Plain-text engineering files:
========================================

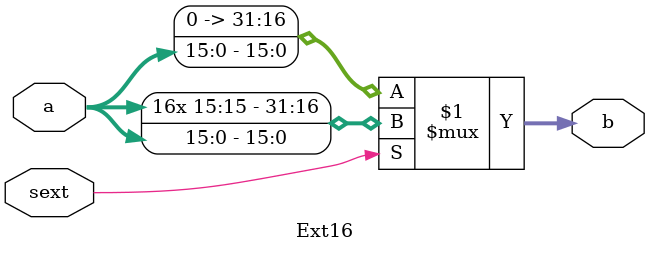
<source format=v>
`timescale 1ns / 1ps


module Ext16#(parameter WIDTH = 16)
(
input [WIDTH - 1:0] a, 
input sext, //1表示有符号 
output [31:0] b 
); 
assign b = sext ? {{(32 - WIDTH){a[WIDTH - 1]}},a} : {{(32 - WIDTH){1'b0}},a};
endmodule

</source>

========================================

What you should do: Give the entries again word for word, but skip the pictures.

Completed exercise:
<source format=v>
`timescale 1ns / 1ps


module Ext16#(parameter WIDTH = 16)
(
input [WIDTH - 1:0] a, 
input sext, //1表示有符号 
output [31:0] b 
); 
assign b = sext ? {{(32 - WIDTH){a[WIDTH - 1]}},a} : {{(32 - WIDTH){1'b0}},a};
endmodule

</source>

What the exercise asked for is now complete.